When padi fields turn golden as the grains ripen, the last thing farmers want is a thunderstorm.
The current erratic weather, strongly believed to be the result of climate change, has kept Kedah padi farmers on their toes because they have switched to a schedule that would allow them to harvest five times every two years.
However, farmers here have been able to stick to the schedule and yield results this year.
Mohd Haniff Darus, 36, finished his first harvest in early September, and is now preparing for the second planting season at his padi fields in Kampung Sedaka, near Yan.
“Although there was occasional rain, the harvest from the first planting season was not that bad,” he said yesterday.
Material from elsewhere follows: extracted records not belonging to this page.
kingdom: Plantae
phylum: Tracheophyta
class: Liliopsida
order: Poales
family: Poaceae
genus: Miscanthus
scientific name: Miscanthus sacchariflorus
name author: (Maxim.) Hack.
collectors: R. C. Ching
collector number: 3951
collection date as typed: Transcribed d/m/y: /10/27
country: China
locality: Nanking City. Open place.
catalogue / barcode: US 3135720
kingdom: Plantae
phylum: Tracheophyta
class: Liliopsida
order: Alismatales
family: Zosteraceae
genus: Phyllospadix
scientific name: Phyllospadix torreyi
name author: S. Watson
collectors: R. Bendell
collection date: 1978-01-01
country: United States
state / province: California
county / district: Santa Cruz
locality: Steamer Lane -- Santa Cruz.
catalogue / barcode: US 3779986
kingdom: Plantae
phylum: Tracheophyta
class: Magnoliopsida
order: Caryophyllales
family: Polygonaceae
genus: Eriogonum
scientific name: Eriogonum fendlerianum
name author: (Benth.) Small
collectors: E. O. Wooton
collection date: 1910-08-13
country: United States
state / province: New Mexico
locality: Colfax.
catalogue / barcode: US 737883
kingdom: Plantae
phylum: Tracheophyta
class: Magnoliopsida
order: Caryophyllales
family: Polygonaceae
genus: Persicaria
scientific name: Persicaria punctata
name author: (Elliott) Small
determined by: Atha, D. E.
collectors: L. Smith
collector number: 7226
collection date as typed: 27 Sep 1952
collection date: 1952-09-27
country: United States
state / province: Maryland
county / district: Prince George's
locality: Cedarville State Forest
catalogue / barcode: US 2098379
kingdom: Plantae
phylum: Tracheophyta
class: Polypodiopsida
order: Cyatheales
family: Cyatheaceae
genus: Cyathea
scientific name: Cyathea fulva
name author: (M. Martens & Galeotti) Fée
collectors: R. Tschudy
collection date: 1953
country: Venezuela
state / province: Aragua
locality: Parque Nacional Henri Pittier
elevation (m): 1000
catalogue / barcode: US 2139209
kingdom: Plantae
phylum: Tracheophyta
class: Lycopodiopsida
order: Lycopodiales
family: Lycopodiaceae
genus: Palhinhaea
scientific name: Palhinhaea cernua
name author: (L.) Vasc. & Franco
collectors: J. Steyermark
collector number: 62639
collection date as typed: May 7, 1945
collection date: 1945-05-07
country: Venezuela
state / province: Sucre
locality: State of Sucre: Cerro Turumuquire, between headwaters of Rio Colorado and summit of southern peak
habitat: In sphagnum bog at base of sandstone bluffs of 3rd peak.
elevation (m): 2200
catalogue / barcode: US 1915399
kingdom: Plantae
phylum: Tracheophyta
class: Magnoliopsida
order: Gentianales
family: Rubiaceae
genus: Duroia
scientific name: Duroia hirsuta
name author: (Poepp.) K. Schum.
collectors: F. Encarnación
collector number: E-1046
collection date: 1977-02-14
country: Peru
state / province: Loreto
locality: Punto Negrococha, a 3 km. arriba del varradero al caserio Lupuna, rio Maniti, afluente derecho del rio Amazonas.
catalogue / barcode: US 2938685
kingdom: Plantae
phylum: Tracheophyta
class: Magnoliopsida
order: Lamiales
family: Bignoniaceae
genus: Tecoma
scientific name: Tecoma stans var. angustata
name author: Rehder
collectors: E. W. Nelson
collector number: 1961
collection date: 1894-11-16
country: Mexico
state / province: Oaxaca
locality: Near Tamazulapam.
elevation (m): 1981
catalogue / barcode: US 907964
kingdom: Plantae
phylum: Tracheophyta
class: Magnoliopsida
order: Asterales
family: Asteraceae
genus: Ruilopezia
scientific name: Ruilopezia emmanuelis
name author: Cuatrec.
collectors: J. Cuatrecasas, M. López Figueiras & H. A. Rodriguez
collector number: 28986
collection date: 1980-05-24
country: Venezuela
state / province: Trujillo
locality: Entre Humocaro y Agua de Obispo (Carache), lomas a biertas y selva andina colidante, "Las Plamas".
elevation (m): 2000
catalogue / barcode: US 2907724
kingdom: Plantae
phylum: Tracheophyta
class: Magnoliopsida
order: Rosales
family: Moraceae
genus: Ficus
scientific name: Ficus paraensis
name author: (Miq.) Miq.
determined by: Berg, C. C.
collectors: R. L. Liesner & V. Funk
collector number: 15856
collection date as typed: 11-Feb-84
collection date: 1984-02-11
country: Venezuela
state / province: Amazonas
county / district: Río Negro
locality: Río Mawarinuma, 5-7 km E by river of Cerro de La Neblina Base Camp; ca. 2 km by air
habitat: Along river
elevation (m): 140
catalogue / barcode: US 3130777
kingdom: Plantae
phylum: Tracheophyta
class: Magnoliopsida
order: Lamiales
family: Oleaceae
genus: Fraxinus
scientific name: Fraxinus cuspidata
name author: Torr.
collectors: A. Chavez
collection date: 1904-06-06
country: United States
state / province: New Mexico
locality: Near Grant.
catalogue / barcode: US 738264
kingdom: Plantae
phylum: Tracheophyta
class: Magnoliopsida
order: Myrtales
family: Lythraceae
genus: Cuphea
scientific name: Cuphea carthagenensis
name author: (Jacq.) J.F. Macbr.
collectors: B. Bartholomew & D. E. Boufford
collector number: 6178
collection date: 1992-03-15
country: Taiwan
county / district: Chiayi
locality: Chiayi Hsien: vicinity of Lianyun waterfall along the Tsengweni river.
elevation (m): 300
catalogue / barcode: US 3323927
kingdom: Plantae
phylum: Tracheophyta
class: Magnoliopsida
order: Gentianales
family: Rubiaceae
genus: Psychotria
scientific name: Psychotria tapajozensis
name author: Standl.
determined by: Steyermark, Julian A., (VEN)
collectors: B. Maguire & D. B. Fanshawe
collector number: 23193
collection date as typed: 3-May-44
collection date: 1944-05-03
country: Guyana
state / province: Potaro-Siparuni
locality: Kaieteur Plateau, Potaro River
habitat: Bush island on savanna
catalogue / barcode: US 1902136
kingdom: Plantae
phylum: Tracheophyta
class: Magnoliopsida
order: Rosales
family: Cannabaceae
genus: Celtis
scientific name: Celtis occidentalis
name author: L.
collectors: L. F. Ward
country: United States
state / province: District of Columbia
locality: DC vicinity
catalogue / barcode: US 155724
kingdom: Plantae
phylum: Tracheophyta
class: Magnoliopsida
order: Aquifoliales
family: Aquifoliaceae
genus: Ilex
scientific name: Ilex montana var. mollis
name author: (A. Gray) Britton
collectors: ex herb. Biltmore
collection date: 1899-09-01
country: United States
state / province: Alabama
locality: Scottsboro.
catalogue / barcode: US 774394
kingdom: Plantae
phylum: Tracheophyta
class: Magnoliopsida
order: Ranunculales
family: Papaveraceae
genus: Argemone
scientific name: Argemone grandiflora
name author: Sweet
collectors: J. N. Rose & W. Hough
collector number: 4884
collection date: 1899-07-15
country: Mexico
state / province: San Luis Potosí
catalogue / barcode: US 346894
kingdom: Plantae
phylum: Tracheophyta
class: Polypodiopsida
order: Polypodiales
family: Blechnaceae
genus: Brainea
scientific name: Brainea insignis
Abdul Rahman Mohammad, 65, from Pendang, admits the unpredictable weather had been making him and his fellow farmers uneasy.
“When our padi is ripening, we must drain out all the water and if there is heavy rain, the fields can get flooded and this will affect the rice yield,” he said.
By strictly following the planting schedule laid down by the authorities, the yield of rice grains from his fields had been stable despite the “weird” weather.
To achieve five harvests every two years, padi farmers must adhere to a planting schedule prepared by agricultural experts, right down to the specific days to begin specific phases of the planting, such as seeding, transplanting, fertiliser and pesticide applications and finally harvesting.
Muda Agricultural Development Authority (Mada) chairman Datuk Dr Ismail Salleh said that besides ample water resources, farmers should follow the well-structured timeline created by Mada to optimise yield.
“We created the schedule according to weather forecasts and padi growth phases.
“If they follow this schedule strictly, they will not have problems with their crops,” he said.
Ismail lamented the fact that only 12% of all padi farmers under Mada’s purview followed the schedule.
He said to improve the situation, Mada had organised a campaign to raise awareness among padi farmers about the importance of following the schedule.
The first season of padi planting was between March and September, while the second season starts this month.
Ismail gave assurance that Mada would maintain the infrastructure such as irrigation canals.
“If they have problems like the irrigation canals being blocked and causing flooding, Mada will send a technical team to rectify the problem,” he said.
Should padi field flooding cause total destruction of the crop, Mada will conduct an investigation and gauge the extent of damage.
Ismail said farmers who suffer losses in such a way would be compensated with payments of up to RM1,800 per hectare.